### [REQUIRED ACTION]
Transcribe all of the data exactly. Images stay out.

---------- DATA FOR PROCESSING ----------

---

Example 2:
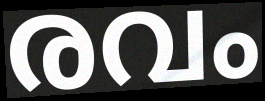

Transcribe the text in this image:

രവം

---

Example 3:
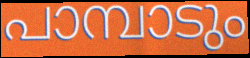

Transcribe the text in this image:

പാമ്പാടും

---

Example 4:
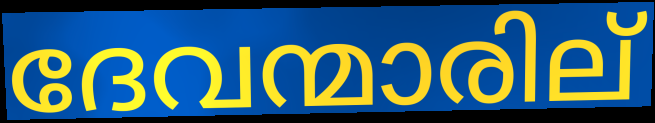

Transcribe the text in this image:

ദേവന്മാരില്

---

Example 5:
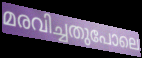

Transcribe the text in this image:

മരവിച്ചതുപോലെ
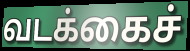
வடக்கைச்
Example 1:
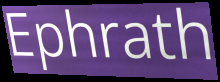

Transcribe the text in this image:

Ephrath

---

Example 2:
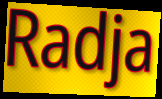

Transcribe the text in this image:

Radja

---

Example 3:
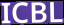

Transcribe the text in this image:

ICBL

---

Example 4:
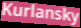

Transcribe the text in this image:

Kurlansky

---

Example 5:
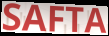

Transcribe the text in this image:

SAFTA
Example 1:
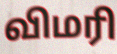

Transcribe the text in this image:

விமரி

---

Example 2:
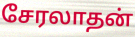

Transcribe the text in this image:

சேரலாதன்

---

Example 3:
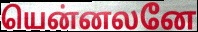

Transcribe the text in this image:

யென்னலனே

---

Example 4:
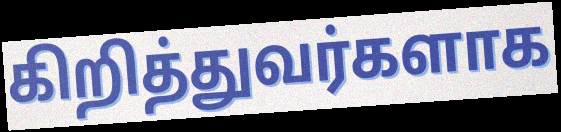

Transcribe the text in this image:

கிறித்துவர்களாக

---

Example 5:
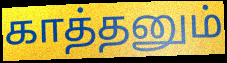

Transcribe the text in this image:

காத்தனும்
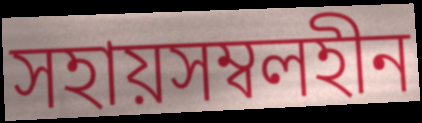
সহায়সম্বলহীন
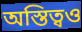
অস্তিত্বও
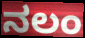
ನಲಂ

----------

### [SOLUTION]
---

Example 2:

Transcribe the text in this image:

രവം

---

Example 3:

Transcribe the text in this image:

പാമ്പാടും

---

Example 4:

Transcribe the text in this image:

ദേവന്മാരില്

---

Example 5:

Transcribe the text in this image:

മരവിച്ചതുപോലെ
வடக்கைச்
Example 1:

Transcribe the text in this image:

Ephrath

---

Example 2:

Transcribe the text in this image:

Radja

---

Example 3:

Transcribe the text in this image:

ICBL

---

Example 4:

Transcribe the text in this image:

Kurlansky

---

Example 5:

Transcribe the text in this image:

SAFTA
Example 1:

Transcribe the text in this image:

விமரி

---

Example 2:

Transcribe the text in this image:

சேரலாதன்

---

Example 3:

Transcribe the text in this image:

யென்னலனே

---

Example 4:

Transcribe the text in this image:

கிறித்துவர்களாக

---

Example 5:

Transcribe the text in this image:

காத்தனும்
সহায়সম্বলহীন
অস্তিত্বও
ನಲಂ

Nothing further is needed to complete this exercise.